When households are hurting, they often look to governments to help them. Unfortunately, after a year plagued by political turmoil, a recent report by the OECD stated that moves by the UK government to help with energy bills may make the cost-of-living crisis worse. Its forecast in November was that the UK economy is set to deliver the worst performance of all G7 countries, saying “the untargeted Energy Price Guarantee announced in September 2022 by the government will increase pressure on already high inflation in the short term.” 

How consumers are responding to the cost-of-living crisis

Britons have taken matters into their own hands. As well as cutting back on spending, an Office for National Statistics study found that 44% were reducing the number of non-essential journeys they took in their vehicle, with 18% making energy-efficiency improvements to their homes. These are decisions which bode well for the planet, if not for the nation’s purse.

59% of UK adults say the cost-of-living crisis has harmed their mental health, leaving many feeling anxious, depressed or hopeless

Many are also dipping into their savings and even taking out loans, with the same study finding that 15% were using credit more than usual. Not only will cutting spending have an adverse effect on the wider economy, but borrowing money and worrying about how to afford heating, food, transport and clothing is having a severe impact on consumers’ wellbeing. A survey run by the Money and Mental Health Policy Institute this year found that 59% of UK adults say the cost-of-living crisis has harmed their mental health, leaving many feeling anxious, depressed or hopeless. Some 21% say they have felt “unable to cope” with the rising cost of living.

How business is responding

If consumers are struggling, so too are employees.
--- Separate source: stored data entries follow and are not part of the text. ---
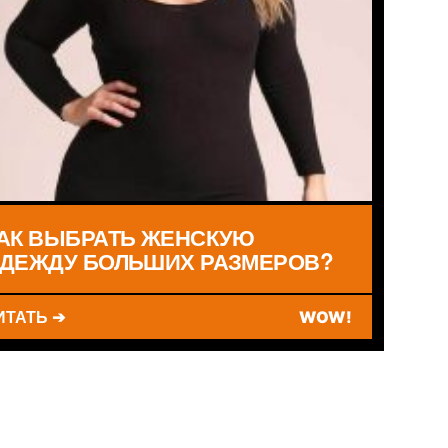
АК ВЫБРАТЬ ЖЕНСКУЮ
ДЕЖДУ БОЛЬШИХ РАЗМЕРОВ?
ИТАТЬ ➔
WOW!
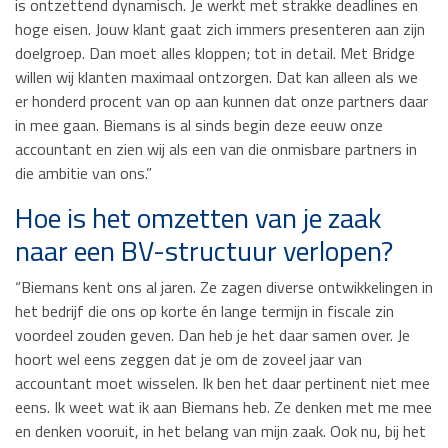
is ontzettend dynamisch. Je werkt met strakke deadlines en
hoge eisen. Jouw klant gaat zich immers presenteren aan zijn
doelgroep. Dan moet alles kloppen; tot in detail. Met Bridge
willen wij klanten maximaal ontzorgen. Dat kan alleen als we
er honderd procent van op aan kunnen dat onze partners daar
in mee gaan. Biemans is al sinds begin deze eeuw onze
accountant en zien wij als een van die onmisbare partners in
die ambitie van ons.”
Hoe is het omzetten van je zaak
naar een BV-structuur verlopen?
“Biemans kent ons al jaren. Ze zagen diverse ontwikkelingen in
het bedrijf die ons op korte én lange termijn in fiscale zin
voordeel zouden geven. Dan heb je het daar samen over. Je
hoort wel eens zeggen dat je om de zoveel jaar van
accountant moet wisselen. Ik ben het daar pertinent niet mee
eens. Ik weet wat ik aan Biemans heb. Ze denken met me mee
en denken vooruit, in het belang van mijn zaak. Ook nu, bij het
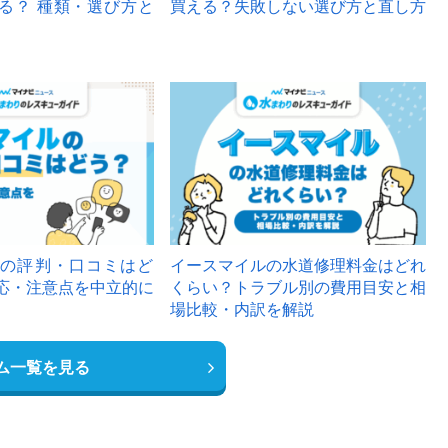
る？ 種類・選び方と
買える？失敗しない選び方と直し方
の評判・口コミはど
イースマイルの水道修理料金はどれ
応・注意点を中立的に
くらい？トラブル別の費用目安と相
場比較・内訳を解説
ム一覧を見る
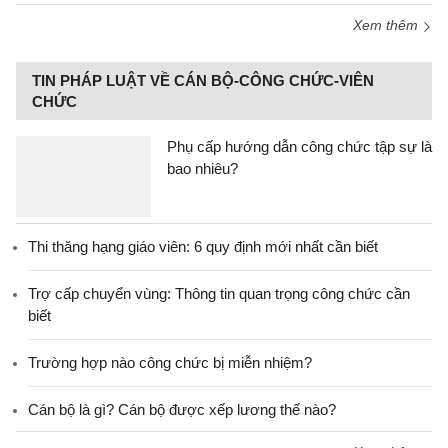
Xem thêm
TIN PHÁP LUẬT VỀ CÁN BỘ-CÔNG CHỨC-VIÊN
CHỨC
Phụ cấp hướng dẫn công chức tập sự là
bao nhiêu?
Thi thăng hạng giáo viên: 6 quy định mới nhất cần biết
Trợ cấp chuyển vùng: Thông tin quan trọng công chức cần
biết
Trường hợp nào công chức bị miễn nhiệm?
Cán bộ là gì? Cán bộ được xếp lương thế nào?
Business owners have had to consider how to retain and support staff at a time when belts are tightening for everyone. 

Some organisations have opted to offer one-off cost-of-living bonuses or vouchers for particular high street shops. Others are considering pay rises for staff, as skills shortages continue to worry business leaders. Such financial measures, however, are not possible for every organisation, particularly those which are struggling. Moreover, back in June, then deputy prime minister Dominic Raab argued that constantly increasing pay was one of the factors driving up inflation.
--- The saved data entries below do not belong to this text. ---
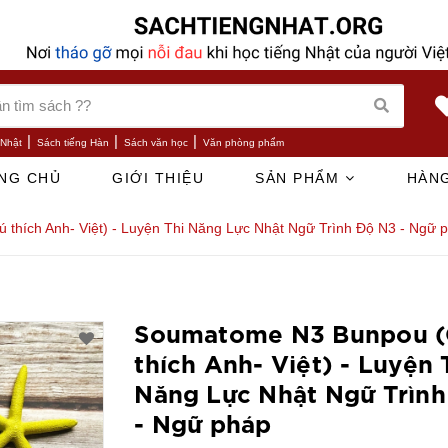
|
|
|
 Nhật
Sách tiếng Hàn
Sách văn học
Văn phòng phẩm
NG CHỦ
GIỚI THIỆU
SẢN PHẨM
HÀNG
thích Anh- Việt) - Luyện Thi Năng Lực Nhật Ngữ Trình Độ N3 - Ngữ 
Soumatome N3 Bunpou 
thích Anh- Việt) - Luyện 
Năng Lực Nhật Ngữ Trìn
- Ngữ pháp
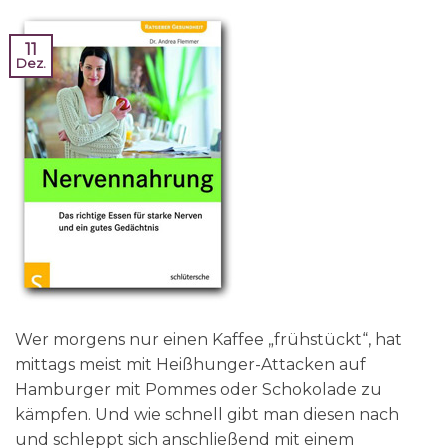
11
Dez.
Wer morgens nur einen Kaffee „frühstückt“, hat
mittags meist mit Heißhunger-Attacken auf
Hamburger mit Pommes oder Schokolade zu
kämpfen. Und wie schnell gibt man diesen nach
und schleppt sich anschließend mit einem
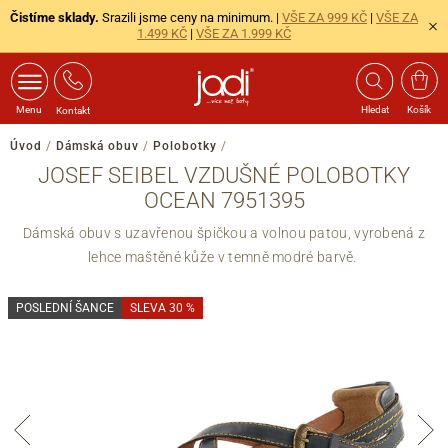
Čistíme sklady.
Srazili jsme ceny na minimum. |
VŠE ZA 999 KČ
|
VŠE ZA
1.499 KČ
|
VŠE ZA 1.999 KČ
Menu
Hledat
Košík
Kontakt
Úvod
/
Dámská obuv
/
Polobotky
/
JOSEF SEIBEL VZDUŠNÉ POLOBOTKY
OCEAN 7951395
Dámská obuv s uzavřenou špičkou a volnou patou, vyrobená z
lehce maštěné kůže v temně modré barvě.
POSLEDNÍ ŠANCE
SLEVA 30 %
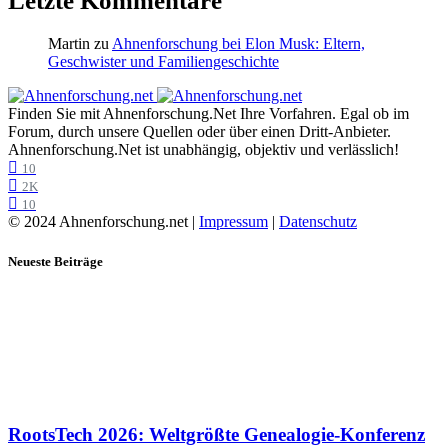
Letzte Kommentare
Martin
zu
Ahnenforschung bei Elon Musk: Eltern,
Geschwister und Familiengeschichte
Finden Sie mit Ahnenforschung.Net Ihre Vorfahren. Egal ob im
Forum, durch unsere Quellen oder über einen Dritt-Anbieter.
Ahnenforschung.Net ist unabhängig, objektiv und verlässlich!
10
2K
10
© 2024 Ahnenforschung.net |
Impressum
|
Datenschutz
Neueste Beiträge
RootsTech 2026: Weltgrößte Genealogie-Konferenz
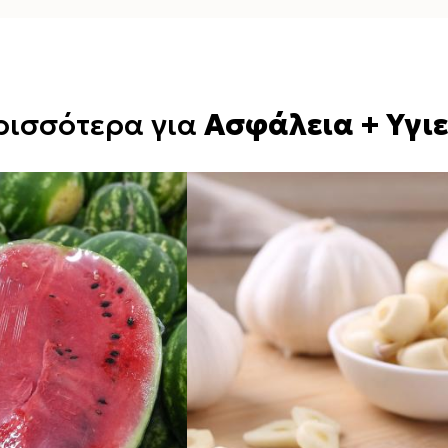
ρισσότερα για
Ασφάλεια + Υγιε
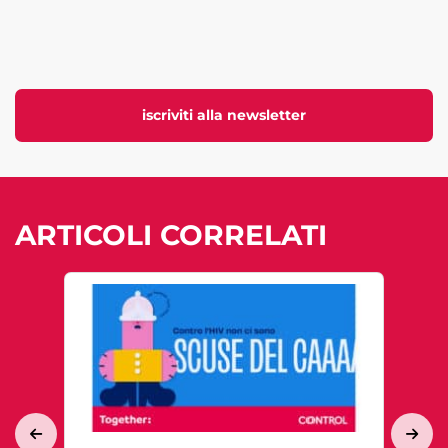
iscriviti alla newsletter
ARTICOLI CORRELATI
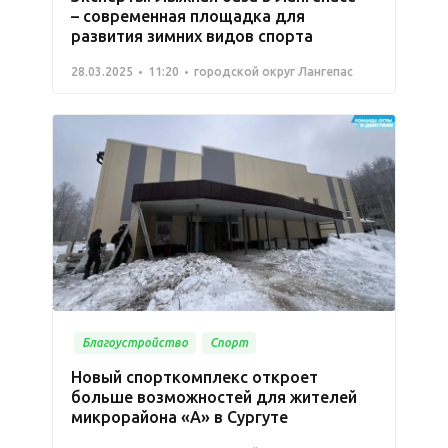
­– современная площадка для
развития зимних видов спорта
28.03.2025
11:20
городской округ Лангепас
Благоустройство
Спорт
Новый спорткомплекс откроет
больше возможностей для жителей
микрорайона «А» в Сургуте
Inflation is also having an impact on business itself. As organisations across the country calculate their budgets for 2023, there is a great deal to think about. Businesses must consider how to stay competitive in an increasingly difficult market, how to create more robust supply chains, whether to keep offices and, if they do, how to heat and light them, as well as how to hang on to crucial staff in the midst of a talent shortage. All of this will require money – and rising inflation means that cuts will need to be made somewhere.